--- AVAILABLE RECORDS ---
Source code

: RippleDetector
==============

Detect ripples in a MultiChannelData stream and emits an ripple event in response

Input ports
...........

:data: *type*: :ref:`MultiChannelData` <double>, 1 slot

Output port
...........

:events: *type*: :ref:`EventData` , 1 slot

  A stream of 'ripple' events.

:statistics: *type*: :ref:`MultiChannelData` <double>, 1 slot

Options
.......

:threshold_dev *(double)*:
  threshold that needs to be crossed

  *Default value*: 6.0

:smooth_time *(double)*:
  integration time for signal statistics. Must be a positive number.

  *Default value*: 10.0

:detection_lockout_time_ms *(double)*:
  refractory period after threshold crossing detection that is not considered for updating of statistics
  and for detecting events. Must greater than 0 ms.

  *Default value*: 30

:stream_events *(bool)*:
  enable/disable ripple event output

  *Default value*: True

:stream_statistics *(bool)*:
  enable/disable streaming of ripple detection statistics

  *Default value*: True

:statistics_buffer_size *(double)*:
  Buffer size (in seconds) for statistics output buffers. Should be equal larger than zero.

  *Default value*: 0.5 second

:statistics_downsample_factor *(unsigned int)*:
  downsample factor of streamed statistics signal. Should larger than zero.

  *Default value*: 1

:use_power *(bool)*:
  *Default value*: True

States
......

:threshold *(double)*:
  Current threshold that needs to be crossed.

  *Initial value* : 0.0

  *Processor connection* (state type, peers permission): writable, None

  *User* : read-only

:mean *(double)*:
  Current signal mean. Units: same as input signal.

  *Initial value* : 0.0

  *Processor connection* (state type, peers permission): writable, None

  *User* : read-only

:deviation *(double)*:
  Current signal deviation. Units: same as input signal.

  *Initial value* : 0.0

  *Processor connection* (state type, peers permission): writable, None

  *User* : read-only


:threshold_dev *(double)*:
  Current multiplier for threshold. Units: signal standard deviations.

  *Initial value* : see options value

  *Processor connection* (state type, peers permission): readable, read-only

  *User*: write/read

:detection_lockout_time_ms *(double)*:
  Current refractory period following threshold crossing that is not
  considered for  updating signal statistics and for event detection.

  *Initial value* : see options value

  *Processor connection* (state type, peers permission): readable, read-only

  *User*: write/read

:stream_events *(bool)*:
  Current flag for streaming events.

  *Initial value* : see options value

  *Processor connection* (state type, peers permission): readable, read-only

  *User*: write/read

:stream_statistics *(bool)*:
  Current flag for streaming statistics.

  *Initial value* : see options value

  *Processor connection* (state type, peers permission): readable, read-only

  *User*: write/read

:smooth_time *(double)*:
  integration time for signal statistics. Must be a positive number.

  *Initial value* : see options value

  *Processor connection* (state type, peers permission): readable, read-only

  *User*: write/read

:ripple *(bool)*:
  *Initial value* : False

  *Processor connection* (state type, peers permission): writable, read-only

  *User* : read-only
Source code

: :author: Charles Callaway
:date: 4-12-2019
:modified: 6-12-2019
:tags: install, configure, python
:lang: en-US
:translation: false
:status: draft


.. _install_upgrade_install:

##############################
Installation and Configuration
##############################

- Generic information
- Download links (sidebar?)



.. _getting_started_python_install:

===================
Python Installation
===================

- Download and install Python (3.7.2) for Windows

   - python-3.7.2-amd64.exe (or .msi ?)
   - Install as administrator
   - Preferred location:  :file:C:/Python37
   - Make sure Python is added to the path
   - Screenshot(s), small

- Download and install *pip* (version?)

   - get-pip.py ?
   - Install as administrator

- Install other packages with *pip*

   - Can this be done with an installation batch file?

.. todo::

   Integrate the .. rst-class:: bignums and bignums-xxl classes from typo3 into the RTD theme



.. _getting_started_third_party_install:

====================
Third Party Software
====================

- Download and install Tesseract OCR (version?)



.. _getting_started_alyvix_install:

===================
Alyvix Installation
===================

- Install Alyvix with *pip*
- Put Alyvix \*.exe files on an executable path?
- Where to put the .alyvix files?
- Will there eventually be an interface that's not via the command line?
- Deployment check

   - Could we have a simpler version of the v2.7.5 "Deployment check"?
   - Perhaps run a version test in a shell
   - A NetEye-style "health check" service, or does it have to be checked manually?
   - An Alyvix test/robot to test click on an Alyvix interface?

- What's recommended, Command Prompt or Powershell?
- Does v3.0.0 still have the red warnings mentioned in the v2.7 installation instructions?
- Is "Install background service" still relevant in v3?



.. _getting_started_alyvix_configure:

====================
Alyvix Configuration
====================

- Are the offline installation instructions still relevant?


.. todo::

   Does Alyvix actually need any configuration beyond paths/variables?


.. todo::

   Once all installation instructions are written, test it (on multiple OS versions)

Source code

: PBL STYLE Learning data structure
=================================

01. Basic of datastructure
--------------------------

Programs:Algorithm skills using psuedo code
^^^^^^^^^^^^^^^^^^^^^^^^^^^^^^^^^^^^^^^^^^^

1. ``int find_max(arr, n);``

--- WHAT YOU WILL DO ---
Find the string "Default" in the listing and copy every line in which it occurs.

--- EXPECTED OUTPUT ---
  *Default value*: 6.0
  *Default value*: 10.0
  *Default value*: 30
  *Default value*: True
  *Default value*: True
  *Default value*: 0.5 second
  *Default value*: 1
  *Default value*: True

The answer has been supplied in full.